China and Google are far away, but recent attacks on Google’s servers that were said to have originated in China do – or at least should – have a bearing on local politics in Bulgaria.
In Google’s initial announcement, the company said "only two Gmail accounts appear to have been accessed, and that activity was account information (such as the date the account was created) and subject line, rather than the content of emails".
According to an anonymous source quoted in an
article in PC World, the reason for this was that the attackers did not access the email service itself, but a separate system, "used to help Google comply with search warrants".
On the Freedom to Tinker blog, published by Princeton’s Center for Information Technology Policy, Timothy B. Lee outlined a number of reasons why systems built to give law enforcement access to private communications are almost destined to be vulnerable to attacks. With the success of product being "both less technically interesting and less crucial to the company’s bottom line," any company designing and implementing such a system is "likely to assign a smaller team of less talented engineers to work on the law-enforcement interface," Lee said.

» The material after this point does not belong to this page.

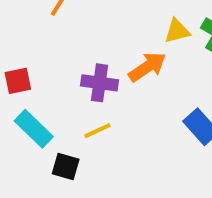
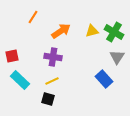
orange arrow: (147, 67) -> (61, 31), moved
black square: (66, 166) -> (48, 99), moved

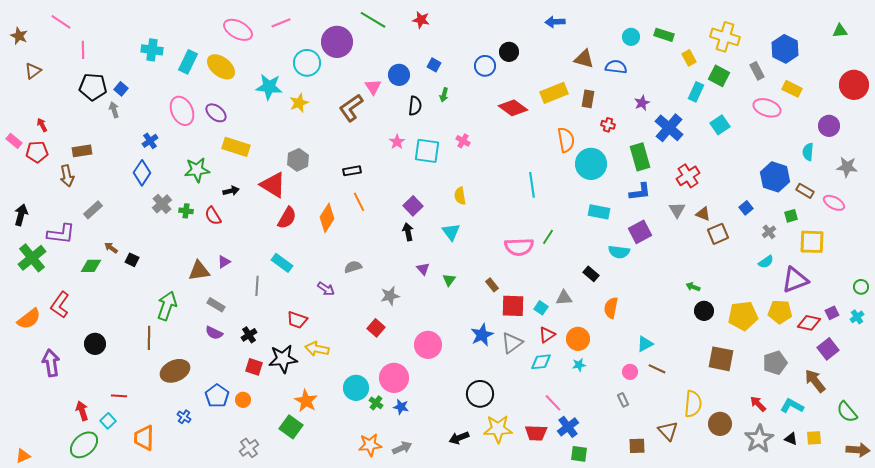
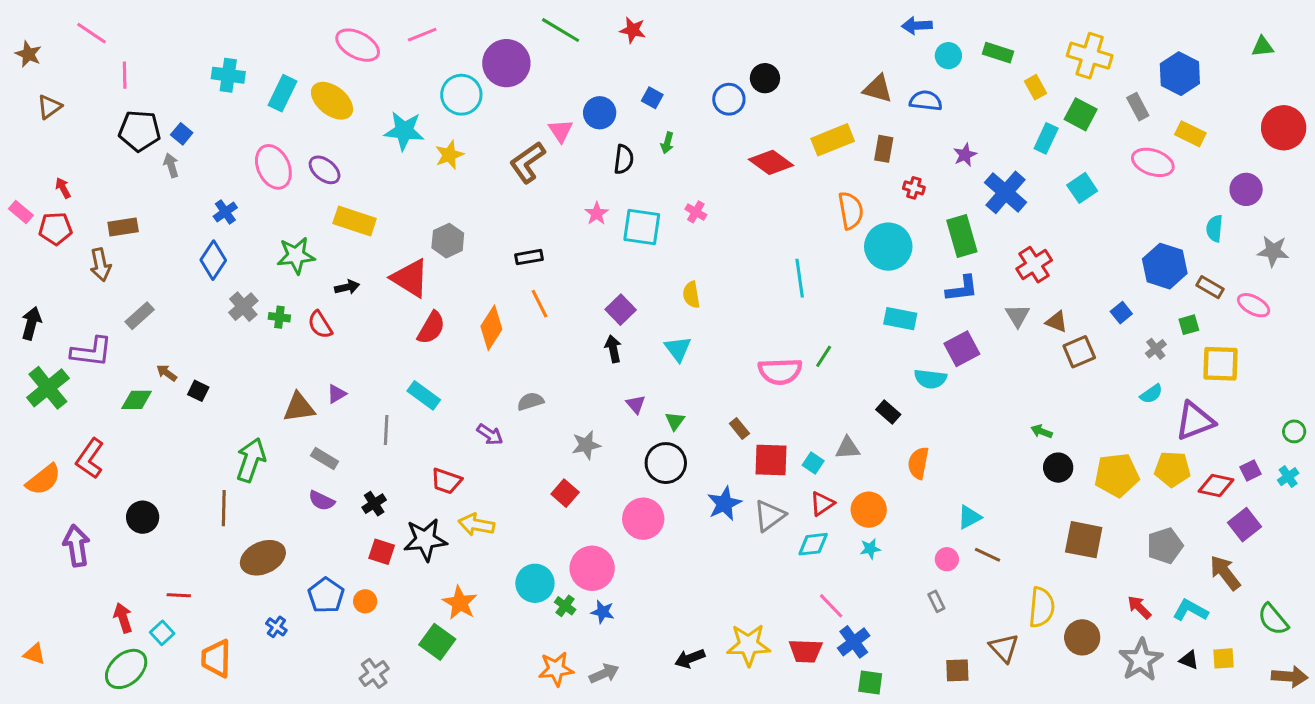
blue arrow: (555, 22) -> (917, 26), moved
black circle: (480, 394) -> (666, 463), moved
orange triangle: (23, 456) -> (34, 654), moved, turned 42

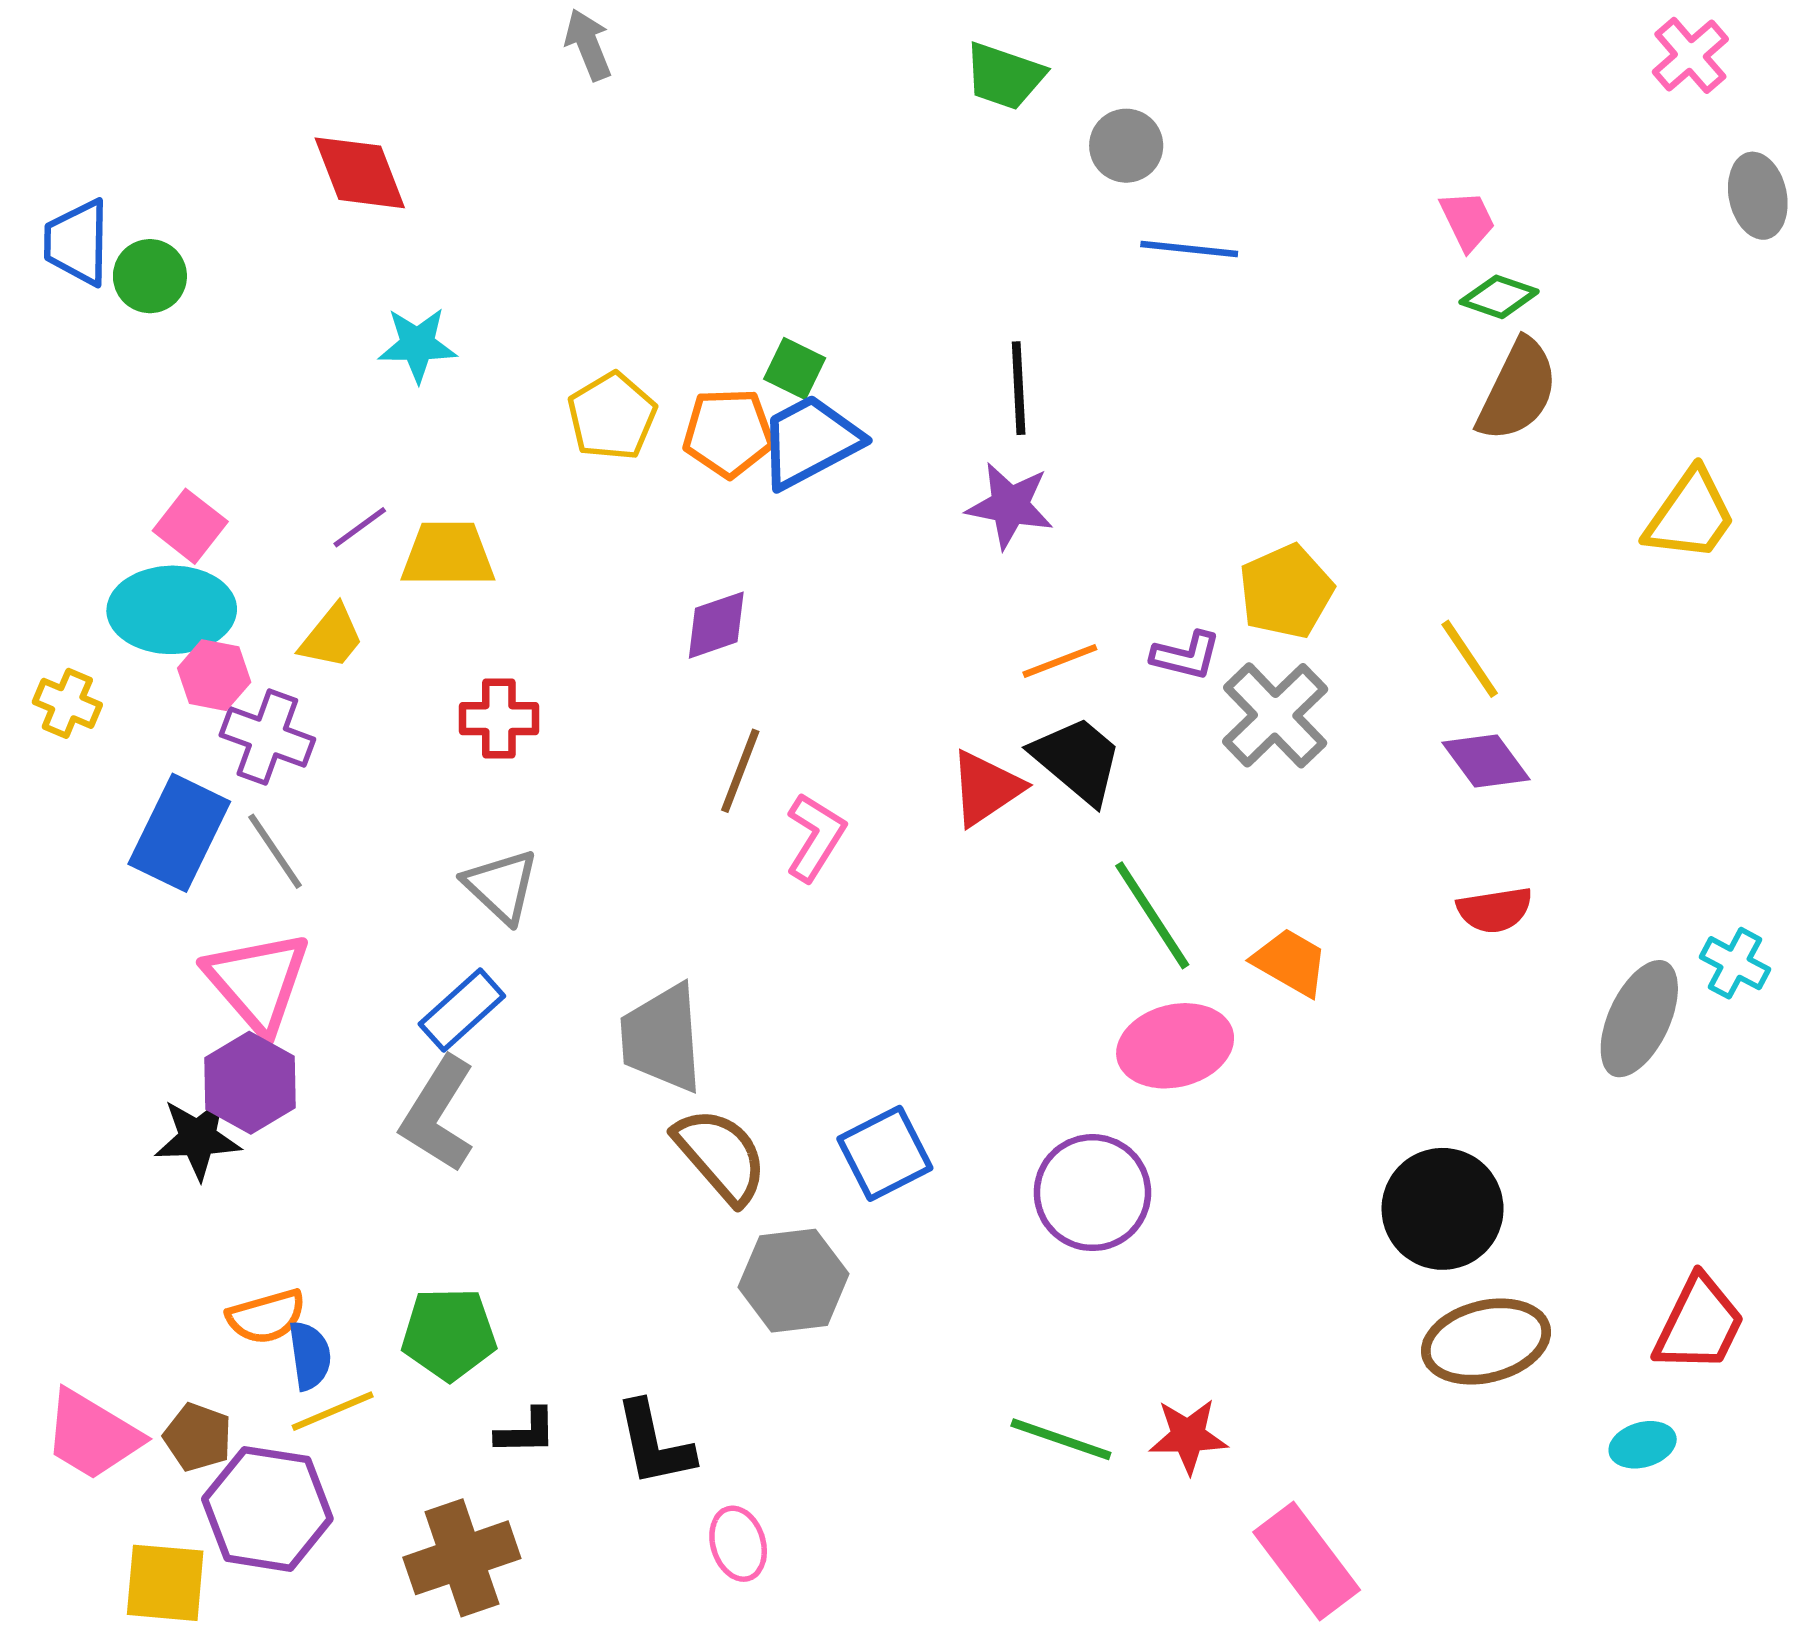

Secondly, the security model for a law enforcement interface was "likely to be more complex and less well specified than the user-facing parts of the service," Lee said.
"Determining which law enforcement officials are entitled to which information, and how those officials are to be authenticated, can become quite complex.
Greater complexity means a higher likelihood of mistakes," Lee concluded. Meanwhile, the Bulgarian Parliament is about to discuss changes to the Electronic Communications Act on second reading. Changes that are to either introduce a direct interface that would give the Interior Ministry permanent, direct access to private communications data, or force operators to set up and maintain such systems in order to, like Google, comply with court-signed search warrants.
Either way, whether after a public procurement where the lowest bidder will win, or as part of investments in "non-operation-critical systems" by privately owned communications operators, these systems are more than likely not going to get as much security attention as they should.
Apart from busting the occasional paedophile ring, the Interior Ministry so far has achieved its biggest successes by reducing its operational team to three - the Prime Minister, the Minister and the Chief Prosecutor - cutting the remaining nearly 70 000 employees, and subsequently the organised crime bosses, out of the loop.
Borissov’s admission that recently arrested organised crime gangs received information from inside the Interior Ministry did not surprise anyone in Bulgaria. On the contrary, many are convinced the Ministry’s involvement goes a lot further than the four or five that have been arrested so far.
The conclusion is clear; civil liberties, national security, the fight against organised crime and, last but not least, public opinion about the Ministry’s efficiency are all best served with granting the Ministry as little access to as little information as possible. Most efficiently that would be done by bringing the numbers of policemen in active service down to a European average; i.e. half the current level.